=== Extrait ===
On ne peut pas choisir le sujet 3 sans consentir implicitement à trois règles:
a) Faire place nette à la pensée d’un auteur
Il importe d’abord d’adopter très clairement une attitude attentive et
suspensive. Notre opinion sur le texte n’intéresse personne. Nous
l’avons choisi parce que le sujet retient notre attention, pas du tout
parce que nous avons envie de réagir instinctivement à chaque phrase.
L’exercice requiert une humilité absolue. Nous accueillons dans notre
pensée la pensée d’un autre et même s’il sera vraiment nécessaire que
les mots que nous aurons choisis, nous et nous seuls, s’appliquent,
expriment et éclairent la pensée de cet auteur, notre jugement, en
revanche, ne sera jamais mobilisé. Que nous soyons d’accord ou pas avec
la thèse défendue n’est pas du tout essentiel. La seule chose qui
importe, c’est que nous ayons le sentiment que notre réflexion ne va pas
s’ennuyer « ici ». Par cet « ici », il faut entendre le champ de
questionnement, de notions, de termes (registre lexical), le style
ouvert par le texte. L’attitude qu’il convient d’adopter ne consiste
donc pas à penser que l’on a des choses à dire sur le texte mais plutôt
qu’il décrit les contours d’un lieu, d’une configuration topographique,
d’une sorte de paysage dans laquelle on peut réfléchir efficacement
parce qu’il nous donne les instruments pour le faire, exactement comme
un campement que l’on installe ici parce qu’il y a à proximité de l’eau,
du bois, un terrain plat et abrité, etc. Pour cela, il faut visiter le
lieu, l’accepter tel qu’il est avec cette arrière pensée que l’on va
peut-être s’y installer pour la nuit mais qu’on le laissera tel quel
après, sans l’avoir déformé, trahi, voire sali.

=== Travail demandé ===
**A)** Répondez aux questions suivantes sur l'extrait :
(i) À combien de règles consent-on implicitement en choisissant le sujet 3 ?
(ii) Quelle sorte d'humilité l'exercice requiert-il ?
(iii) Qu'y a-t-il à proximité du campement évoqué dans la dernière comparaison ?
**B)** Recopiez tout le passage de l'extrait, depuis « On ne peut pas » jusqu'à « à chaque phrase. » inclus.

=== Lignes ===

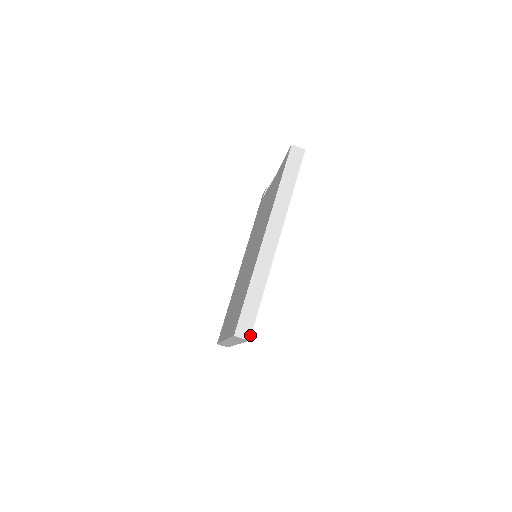
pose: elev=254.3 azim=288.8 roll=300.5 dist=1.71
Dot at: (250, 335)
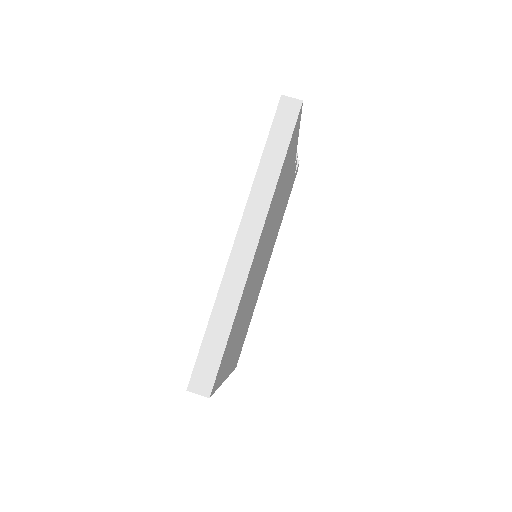
Dot at: (210, 390)
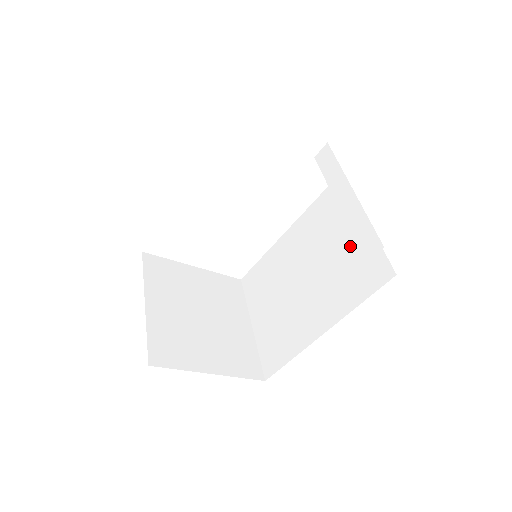
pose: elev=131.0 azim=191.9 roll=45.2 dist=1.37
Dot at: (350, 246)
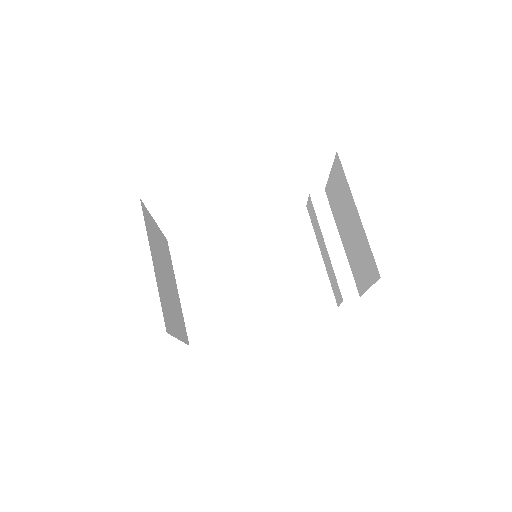
Dot at: (303, 269)
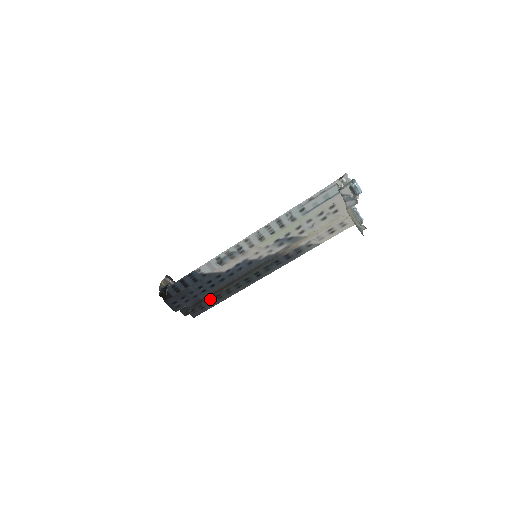
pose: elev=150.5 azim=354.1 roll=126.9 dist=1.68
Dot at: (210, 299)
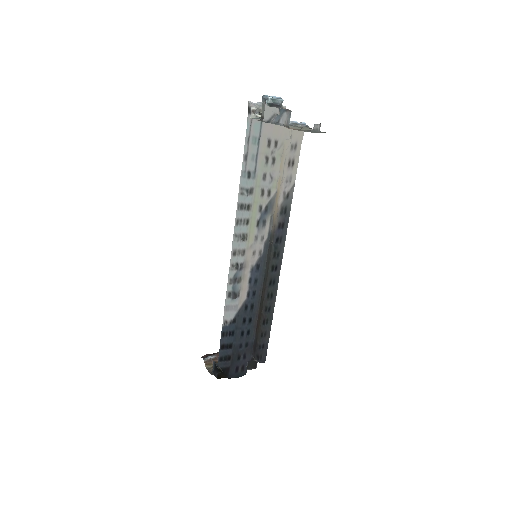
Dot at: (261, 333)
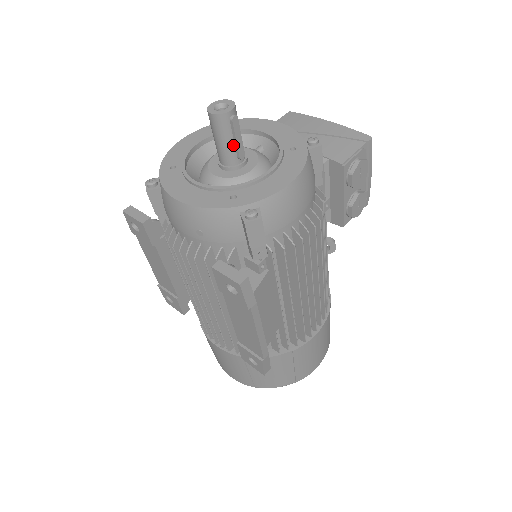
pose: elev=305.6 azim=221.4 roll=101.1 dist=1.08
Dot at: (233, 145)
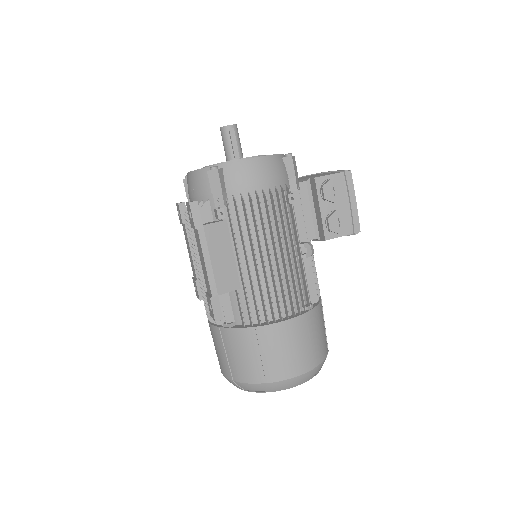
Dot at: (231, 149)
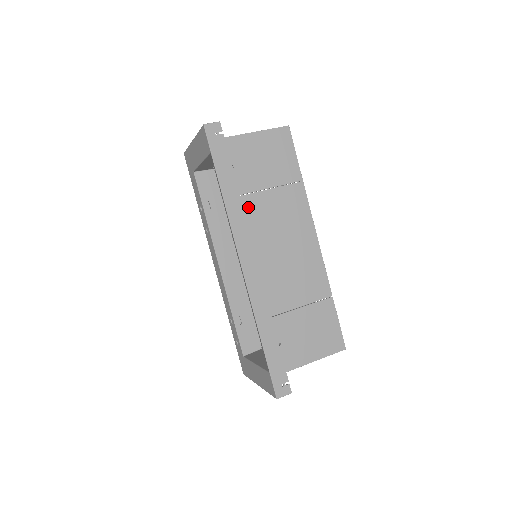
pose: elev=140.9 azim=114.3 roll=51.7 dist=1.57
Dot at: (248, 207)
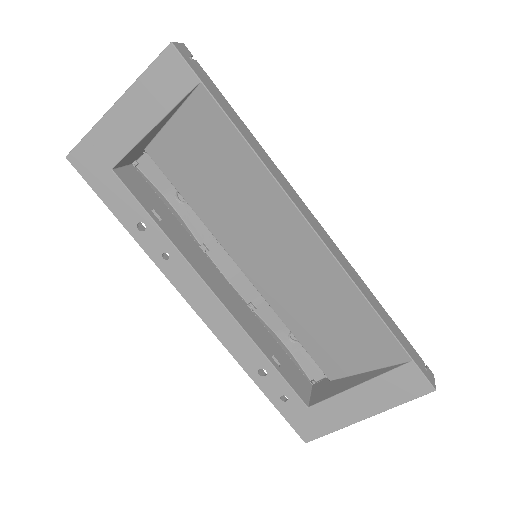
Dot at: occluded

=== Réponses ===
**A)**
(i) À trois règles.
(ii) Une humilité absolue.
(iii) De l'eau, du bois, un terrain plat et abrité.

**B)**
On ne peut pas choisir le sujet 3 sans consentir implicitement à trois règles:
a) Faire place nette à la pensée d’un auteur
Il importe d’abord d’adopter très clairement une attitude attentive et
suspensive. Notre opinion sur le texte n’intéresse personne. Nous
l’avons choisi parce que le sujet retient notre attention, pas du tout
parce que nous avons envie de réagir instinctivement à chaque phrase.